Рыба была засунута в холодильник, Ваня тщательно вымыл руки, но рыбный запах все равно не выветрился. Непонятно было, откуда он исходит: от Вани, от меня или из холодильника.

— Надо проветриться, — сказала я.

— Ну, ну, — насмешливо произнес Борька.

— Чего ты нукаешь? — накинулась я на него. — Расселся тут с умным видом, да еще и нукает!
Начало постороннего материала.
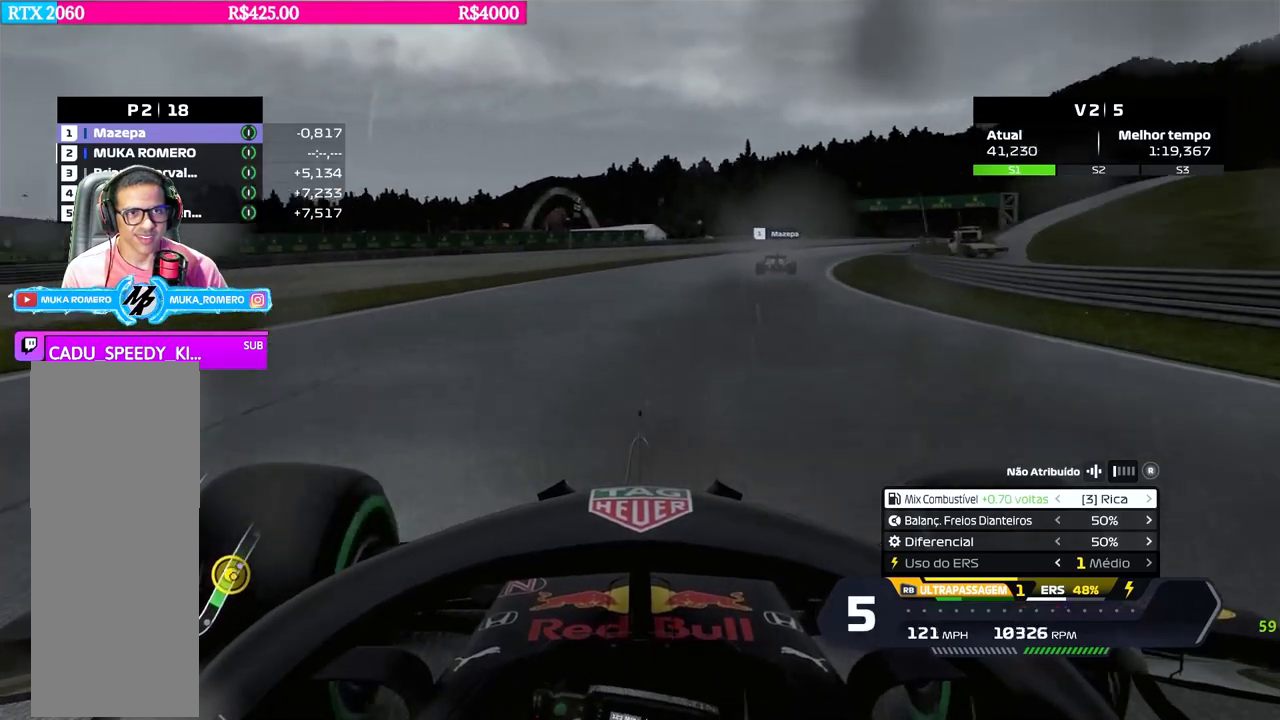
{"buttons": ["R2"], "left_stick": "center", "right_stick": "center", "events": [[83, "left_stick", "center"], [134, "left_stick", "right"], [417, "B", "down"], [451, "B", "up"], [484, "left_stick", "center"]]}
Мы, между прочим, вон какую рыбину почистили!

— Вы? — Борька поднял одну бровь.

— Мы, — подтвердил Ваня. — Моральная поддержка тоже считается.
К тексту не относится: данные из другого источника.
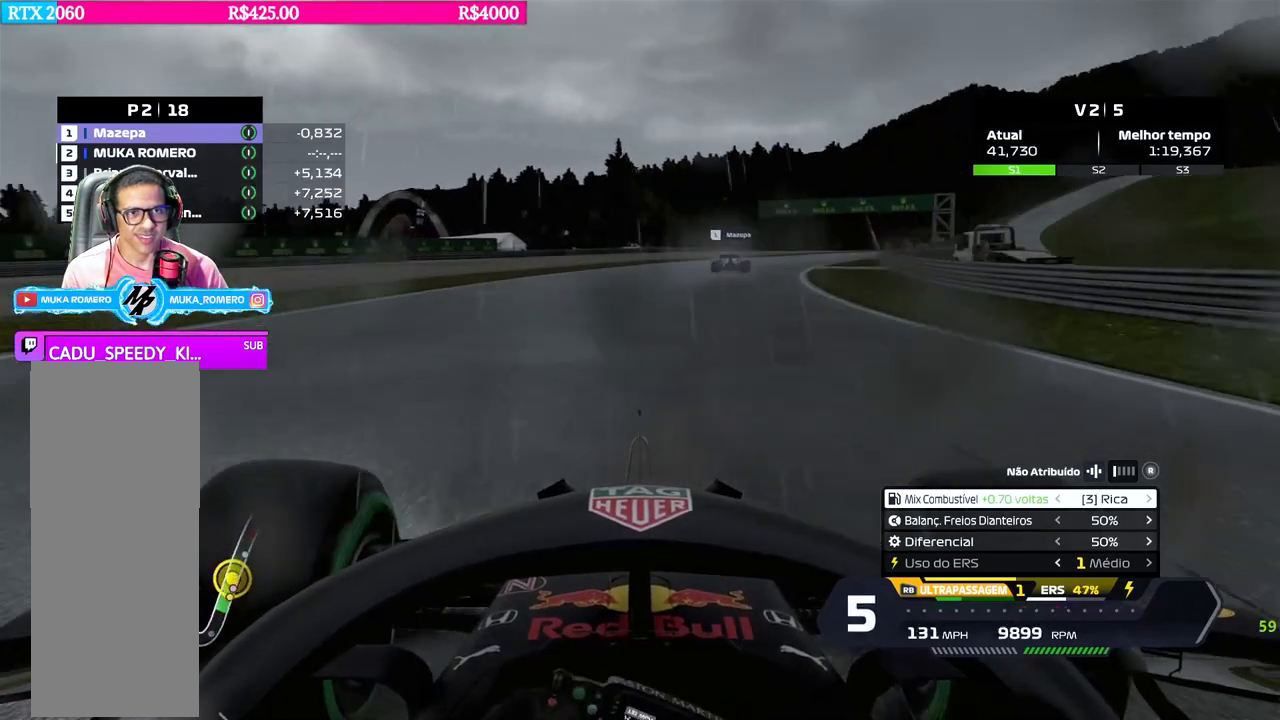
{"buttons": ["R2"], "left_stick": "right", "right_stick": "center", "events": [[66, "left_stick", "right"], [433, "left_stick", "center"], [500, "left_stick", "right"]]}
— Да я что, я ничего, идите, гуляйте, дело молодое…

Борька скрестил руки на груди и откинулся на спинку кресла. Я, на всякий случай, показала ему кулак и мы с Ваней вышли и пошли в сторону речки. По дороге я рассказала ему о странном поведении Белки.

— Как ты думаешь, что на нее нашло? — спросила я.

— Трудно сказать. Но я знаю, что у женщин иногда бывают ничем не мотивированные… состояния.

— Может, у кого-то и бывают, но только не у меня, — заметила я сердито.

— А я о тебе и не говорил.

— И не у Белки. Она не такая. Просто так, от скуки, она капризничать не станет.

— Значит, не от скуки, — сказал Ваня. — Я правильно понимаю, что вы с ней раньше не были знакомы?

— Ну да. Почему-то мы с ней никогда не встречались, хотя она и бабыгрушина племянница.

— То есть ты знаешь ее всего лишь две недели, — заключил Ваня.

— Что? — я была поражена. — Неужели прошло всего лишь две недели?!

— Да, — кивнул Ваня. — Странно, правда?

— Правда. У меня такое ощущение, что я уже несколько месяцев нахожусь в Васильках. И что Белку я сто лет знаю. И тебя тоже, — зачем-то добавила я.

— Так оно и есть, — сказал Ваня.

— Что так и есть? — не поняла я.

— Время — вещь относительная. Иногда год пролетает, как одно мгновение, а иногда минута тянется, как целая жизнь. И, хотя это субъективные ощущения, это не позволяет усомниться в их реальности.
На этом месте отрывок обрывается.